I used to be a heavy user of Flipboard, an innovative iOS/Android app that turned your Twitter, Facebook and other news feeds into a stylish, flickable magazine-style format.
In recent months, I’ve edged away from Flipboard in favour of semi-rival Zite, largely because it was better at anticipating content from other sources that I might want to read, instead of merely sprucing up the presentation of my existing feeds.
However, a feature in the newly released Flipboard 2.0 has piqued my personal and professional interest in the app once more. Flipboard now allows users to become their own magazine editors (yes, I can feel that noose tightening around my neck), selecting content from different sources and presenting it in their own bespoke titles.
To add content to your magazine, you browse your regular roster of Flipboard feeds and hit the star icon when an item takes your fancy. You can’t actually edit the selected articles yourself (allowing the proletariat to edit content, whatever next?), but you can add a comment to make your views known to your readers.

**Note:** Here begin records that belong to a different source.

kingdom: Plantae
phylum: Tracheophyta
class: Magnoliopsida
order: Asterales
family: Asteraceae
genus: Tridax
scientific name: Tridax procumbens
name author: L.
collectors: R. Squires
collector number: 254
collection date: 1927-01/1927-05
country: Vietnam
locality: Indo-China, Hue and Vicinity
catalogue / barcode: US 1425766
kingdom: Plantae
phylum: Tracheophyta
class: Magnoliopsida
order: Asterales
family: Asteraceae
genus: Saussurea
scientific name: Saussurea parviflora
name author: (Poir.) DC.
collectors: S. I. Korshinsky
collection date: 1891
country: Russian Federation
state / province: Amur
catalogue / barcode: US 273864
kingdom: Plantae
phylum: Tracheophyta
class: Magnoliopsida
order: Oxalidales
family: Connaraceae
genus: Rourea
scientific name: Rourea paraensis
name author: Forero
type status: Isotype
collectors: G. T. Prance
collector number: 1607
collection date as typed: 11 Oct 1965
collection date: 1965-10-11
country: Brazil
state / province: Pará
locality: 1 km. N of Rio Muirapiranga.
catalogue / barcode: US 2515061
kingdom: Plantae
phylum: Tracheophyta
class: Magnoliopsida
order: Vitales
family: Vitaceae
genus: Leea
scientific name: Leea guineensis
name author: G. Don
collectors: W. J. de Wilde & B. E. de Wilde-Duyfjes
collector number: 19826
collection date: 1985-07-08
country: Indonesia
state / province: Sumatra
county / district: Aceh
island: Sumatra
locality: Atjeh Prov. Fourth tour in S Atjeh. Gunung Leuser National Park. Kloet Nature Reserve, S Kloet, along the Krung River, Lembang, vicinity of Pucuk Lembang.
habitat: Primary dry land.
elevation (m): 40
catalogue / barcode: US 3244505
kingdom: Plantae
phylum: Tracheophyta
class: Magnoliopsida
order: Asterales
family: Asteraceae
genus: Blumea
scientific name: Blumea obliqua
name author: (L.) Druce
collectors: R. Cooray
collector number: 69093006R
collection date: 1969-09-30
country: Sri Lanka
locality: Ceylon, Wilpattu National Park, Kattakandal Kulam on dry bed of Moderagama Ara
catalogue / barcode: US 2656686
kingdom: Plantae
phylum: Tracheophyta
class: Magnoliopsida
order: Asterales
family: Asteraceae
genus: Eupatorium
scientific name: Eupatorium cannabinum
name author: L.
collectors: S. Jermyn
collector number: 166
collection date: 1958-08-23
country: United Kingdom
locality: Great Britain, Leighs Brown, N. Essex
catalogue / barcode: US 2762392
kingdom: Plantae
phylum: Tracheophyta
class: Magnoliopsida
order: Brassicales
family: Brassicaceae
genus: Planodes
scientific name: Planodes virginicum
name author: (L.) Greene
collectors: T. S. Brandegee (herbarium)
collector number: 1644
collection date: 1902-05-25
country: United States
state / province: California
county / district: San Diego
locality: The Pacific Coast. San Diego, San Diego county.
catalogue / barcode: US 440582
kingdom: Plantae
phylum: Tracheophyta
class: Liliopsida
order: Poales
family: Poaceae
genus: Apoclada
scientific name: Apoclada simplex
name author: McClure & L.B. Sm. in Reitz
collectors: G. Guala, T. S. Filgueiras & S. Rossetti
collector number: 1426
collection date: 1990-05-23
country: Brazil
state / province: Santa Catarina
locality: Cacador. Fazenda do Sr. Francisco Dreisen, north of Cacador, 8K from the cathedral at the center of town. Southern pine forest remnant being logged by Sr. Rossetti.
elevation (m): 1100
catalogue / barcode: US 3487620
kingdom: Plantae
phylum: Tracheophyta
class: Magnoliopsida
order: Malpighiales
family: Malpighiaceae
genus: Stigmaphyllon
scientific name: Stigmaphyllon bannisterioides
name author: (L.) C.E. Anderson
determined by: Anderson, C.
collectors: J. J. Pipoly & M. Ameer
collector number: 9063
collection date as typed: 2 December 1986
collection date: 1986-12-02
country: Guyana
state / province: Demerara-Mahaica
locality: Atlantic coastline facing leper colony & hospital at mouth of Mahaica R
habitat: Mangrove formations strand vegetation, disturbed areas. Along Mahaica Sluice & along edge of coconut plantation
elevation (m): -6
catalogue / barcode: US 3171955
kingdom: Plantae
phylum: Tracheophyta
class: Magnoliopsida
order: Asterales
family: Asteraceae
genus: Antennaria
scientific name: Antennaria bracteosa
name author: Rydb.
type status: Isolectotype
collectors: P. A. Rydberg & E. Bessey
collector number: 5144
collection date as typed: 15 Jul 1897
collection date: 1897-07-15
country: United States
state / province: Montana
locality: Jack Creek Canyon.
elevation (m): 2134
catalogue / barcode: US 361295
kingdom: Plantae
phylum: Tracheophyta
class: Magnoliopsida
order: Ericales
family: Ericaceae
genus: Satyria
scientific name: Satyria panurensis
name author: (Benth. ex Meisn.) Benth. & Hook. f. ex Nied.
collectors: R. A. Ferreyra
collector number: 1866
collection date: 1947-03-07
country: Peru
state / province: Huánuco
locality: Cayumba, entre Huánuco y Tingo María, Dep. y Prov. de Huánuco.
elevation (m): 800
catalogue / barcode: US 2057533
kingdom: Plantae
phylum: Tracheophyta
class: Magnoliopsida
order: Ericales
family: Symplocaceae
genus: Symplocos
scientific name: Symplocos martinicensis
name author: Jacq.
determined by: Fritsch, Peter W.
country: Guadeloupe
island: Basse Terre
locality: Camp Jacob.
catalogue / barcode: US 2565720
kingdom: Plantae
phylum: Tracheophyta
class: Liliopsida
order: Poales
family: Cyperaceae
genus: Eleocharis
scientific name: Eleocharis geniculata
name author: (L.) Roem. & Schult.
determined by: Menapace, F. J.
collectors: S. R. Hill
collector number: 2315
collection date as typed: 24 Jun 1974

Flipboard then automatically pulls your selected articles into your chosen magazine (you can create as many as you wish), and presents them in a smartly designed magazine format, complete with a front cover showing the title of your magazine, a cover image and mini-contents of what’s inside. Annoyingly, you can’t just click on one of the contents headlines and jump straight to the article, but that’s the only bone I can pick with the presentation.
You can invite other Flipboard users to subscribe to your magazines using shortcut links — check out the eponymous Tech BC and Photography BC — or send friends an email that contains the front cover of your mag, to tempt them to subscribe.
With Google Reader about to bite the dust, Flipboard’s reinvention really couldn’t come at a better time. This is the next-generation RSS feed. You read it here first.